When using an environment map to render an object, we assume that the environment map is relatively position independent with respect to the object being rendering. This simply means, for example, that when we use a single environment map to render a shiny metallic teapot, we are assuming that the ``environments'' of all the points making up the teapot are all approximately the same. For convex objects such as a sphere that is relatively distant from the other objects making up the sphere's environment, this is a very reasonable assumption. For a non-convex object such as a shiny torus, the assumption is not very good because the torus, being non-convex, can reflect itself. Such inter-reflections are position dependent and therefore can not be captured by an environment map.

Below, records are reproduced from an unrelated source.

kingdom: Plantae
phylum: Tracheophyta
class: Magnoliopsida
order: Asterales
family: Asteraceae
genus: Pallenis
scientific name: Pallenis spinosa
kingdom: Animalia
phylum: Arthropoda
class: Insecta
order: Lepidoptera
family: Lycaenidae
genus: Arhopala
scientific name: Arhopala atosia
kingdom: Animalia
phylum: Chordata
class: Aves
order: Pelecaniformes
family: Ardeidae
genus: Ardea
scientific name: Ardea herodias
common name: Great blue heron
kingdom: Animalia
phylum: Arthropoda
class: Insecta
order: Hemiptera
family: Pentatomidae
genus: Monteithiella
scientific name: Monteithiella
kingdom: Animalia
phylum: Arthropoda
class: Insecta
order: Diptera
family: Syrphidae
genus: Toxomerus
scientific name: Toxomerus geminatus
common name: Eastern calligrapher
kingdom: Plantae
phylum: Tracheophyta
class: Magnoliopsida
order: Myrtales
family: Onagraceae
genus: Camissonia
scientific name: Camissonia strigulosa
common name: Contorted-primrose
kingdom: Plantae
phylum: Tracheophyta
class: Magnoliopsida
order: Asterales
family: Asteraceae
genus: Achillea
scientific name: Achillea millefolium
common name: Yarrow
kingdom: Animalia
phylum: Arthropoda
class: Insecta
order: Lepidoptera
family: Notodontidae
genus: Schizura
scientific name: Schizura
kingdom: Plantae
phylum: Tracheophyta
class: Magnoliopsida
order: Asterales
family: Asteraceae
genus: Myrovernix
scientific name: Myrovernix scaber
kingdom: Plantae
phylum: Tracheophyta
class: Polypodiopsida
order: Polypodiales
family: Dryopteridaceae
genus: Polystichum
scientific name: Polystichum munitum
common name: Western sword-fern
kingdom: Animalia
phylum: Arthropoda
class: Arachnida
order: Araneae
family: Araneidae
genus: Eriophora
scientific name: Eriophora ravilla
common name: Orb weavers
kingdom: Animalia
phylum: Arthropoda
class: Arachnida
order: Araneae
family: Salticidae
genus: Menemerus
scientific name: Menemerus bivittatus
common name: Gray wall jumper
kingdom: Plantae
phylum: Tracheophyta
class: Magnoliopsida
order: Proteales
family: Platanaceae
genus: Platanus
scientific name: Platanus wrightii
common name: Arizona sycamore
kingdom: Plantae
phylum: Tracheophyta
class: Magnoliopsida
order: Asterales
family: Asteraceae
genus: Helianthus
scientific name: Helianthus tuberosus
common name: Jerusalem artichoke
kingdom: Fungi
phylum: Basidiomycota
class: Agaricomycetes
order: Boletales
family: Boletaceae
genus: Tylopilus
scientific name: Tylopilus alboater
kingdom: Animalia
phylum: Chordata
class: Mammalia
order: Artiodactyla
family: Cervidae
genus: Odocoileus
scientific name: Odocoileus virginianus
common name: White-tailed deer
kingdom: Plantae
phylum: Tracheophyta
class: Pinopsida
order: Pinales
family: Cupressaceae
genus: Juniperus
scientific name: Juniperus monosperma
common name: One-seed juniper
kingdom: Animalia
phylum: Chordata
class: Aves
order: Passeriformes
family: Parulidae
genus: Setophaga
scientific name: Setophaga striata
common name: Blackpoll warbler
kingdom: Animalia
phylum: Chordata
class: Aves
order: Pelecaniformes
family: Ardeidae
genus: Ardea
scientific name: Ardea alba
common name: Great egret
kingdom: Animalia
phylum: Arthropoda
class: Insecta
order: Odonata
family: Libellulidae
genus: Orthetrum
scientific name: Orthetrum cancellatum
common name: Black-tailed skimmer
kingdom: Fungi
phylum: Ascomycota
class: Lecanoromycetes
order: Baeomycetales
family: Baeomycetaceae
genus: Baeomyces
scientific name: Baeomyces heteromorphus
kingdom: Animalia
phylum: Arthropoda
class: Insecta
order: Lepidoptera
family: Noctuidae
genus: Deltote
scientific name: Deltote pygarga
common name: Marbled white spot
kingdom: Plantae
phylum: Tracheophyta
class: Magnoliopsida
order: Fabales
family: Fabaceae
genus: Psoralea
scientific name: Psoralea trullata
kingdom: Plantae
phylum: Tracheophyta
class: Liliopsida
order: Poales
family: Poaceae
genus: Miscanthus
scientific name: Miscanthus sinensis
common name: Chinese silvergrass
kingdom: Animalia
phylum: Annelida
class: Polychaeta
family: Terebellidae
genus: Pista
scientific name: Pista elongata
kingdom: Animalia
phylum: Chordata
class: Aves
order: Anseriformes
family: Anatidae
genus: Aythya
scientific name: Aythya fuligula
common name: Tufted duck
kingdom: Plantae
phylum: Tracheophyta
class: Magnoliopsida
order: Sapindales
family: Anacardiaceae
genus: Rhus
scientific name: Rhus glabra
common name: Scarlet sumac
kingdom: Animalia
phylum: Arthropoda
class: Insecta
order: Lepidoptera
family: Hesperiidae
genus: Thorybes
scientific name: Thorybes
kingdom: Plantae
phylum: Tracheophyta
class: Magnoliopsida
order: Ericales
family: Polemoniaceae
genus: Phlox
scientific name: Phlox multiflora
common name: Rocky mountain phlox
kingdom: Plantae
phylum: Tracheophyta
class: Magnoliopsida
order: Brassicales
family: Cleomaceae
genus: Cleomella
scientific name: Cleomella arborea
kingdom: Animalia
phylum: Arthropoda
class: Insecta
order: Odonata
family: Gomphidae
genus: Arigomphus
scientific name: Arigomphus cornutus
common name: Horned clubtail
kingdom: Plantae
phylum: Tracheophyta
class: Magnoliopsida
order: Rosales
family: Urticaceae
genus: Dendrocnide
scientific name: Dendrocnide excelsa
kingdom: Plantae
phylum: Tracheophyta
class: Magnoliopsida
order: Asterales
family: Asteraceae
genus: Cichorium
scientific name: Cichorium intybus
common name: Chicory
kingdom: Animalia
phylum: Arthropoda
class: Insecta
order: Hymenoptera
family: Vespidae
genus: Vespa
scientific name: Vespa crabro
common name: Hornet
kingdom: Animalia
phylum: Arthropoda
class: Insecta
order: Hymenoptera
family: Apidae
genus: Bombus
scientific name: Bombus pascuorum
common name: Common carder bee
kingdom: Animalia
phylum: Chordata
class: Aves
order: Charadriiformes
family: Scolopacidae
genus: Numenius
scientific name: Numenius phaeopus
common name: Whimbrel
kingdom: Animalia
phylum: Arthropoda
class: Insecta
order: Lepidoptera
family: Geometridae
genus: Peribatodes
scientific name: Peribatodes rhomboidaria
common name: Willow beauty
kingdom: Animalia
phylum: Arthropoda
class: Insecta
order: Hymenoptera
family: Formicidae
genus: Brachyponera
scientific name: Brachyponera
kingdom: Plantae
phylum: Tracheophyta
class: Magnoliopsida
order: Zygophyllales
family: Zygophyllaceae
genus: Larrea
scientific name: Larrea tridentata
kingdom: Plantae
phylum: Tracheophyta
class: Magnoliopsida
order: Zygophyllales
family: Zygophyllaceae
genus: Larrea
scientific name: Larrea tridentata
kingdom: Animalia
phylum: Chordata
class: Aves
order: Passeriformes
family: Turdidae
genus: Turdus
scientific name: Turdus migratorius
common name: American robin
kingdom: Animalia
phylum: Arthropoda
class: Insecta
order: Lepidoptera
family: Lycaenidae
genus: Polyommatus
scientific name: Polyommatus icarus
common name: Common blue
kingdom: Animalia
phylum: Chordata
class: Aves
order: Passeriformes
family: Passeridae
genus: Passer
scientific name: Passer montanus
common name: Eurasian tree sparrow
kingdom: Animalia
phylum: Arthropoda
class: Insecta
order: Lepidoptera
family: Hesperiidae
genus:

Even in a case such as a torus that has the opportunity for inter-reflections, we often still use environment mapping. The object's shiny surface simply will not reflect itself. Most observers will not even notice the lack of inter-reflections, particularly in the context of an animated scene. Environment mapping is often convincing even when applied in situations that, technically, are not well suited to the technique. The simple fact is that human observers are typically easily impressed by shiny rendered objects (they are a lot like raccoons in this respect) and are very trusting in the authenticity of reflections, particularly on complex curved surfaces.
Keep in mind that the environment of an object is a complete 360 degree panorama. This leads a problem when you try to encode the environment as a 2D texture. The implicit topology of OpenGL's 2D texturing functionality is that of an infinite plane with texture coordinates simply interpolated between vertices using (ideally) barycentric coordinates. Anyone versed in planar and spherical geometry understands the sort of problems this mismatch of topology creates.
Before we can use OpenGL texturing for environment mapping, we must first decide on a parameterization of the environment that works given the way OpenGL interpolates texture coordinates. Multiple parameterizations are possible. Blinn and Newell originally described a cylindrical parameterization indexed by polar coordinates. Unfortunately, 2D texture coordinates parameterized as an abscissa and polar angle are not interpolated correctly by conventional texturing hardware as supported by OpenGL. Figure 65 demonstrates this point.
Three common environment map parameterizations are sphere mapping, dual paraboloid mapping, and cube mapping. Each will be described in turn. Each parameterization has different advantages and disadvantages.
You can use environment maps to represent any effect that depends only upon a 3D orientation. These effects include specular and directional diffuse reflection, refraction, and Phong lighting. Several of these effects are discussed in the context of OpenGL's sphere mapping capability, but they are applicable to other parameterizations as well.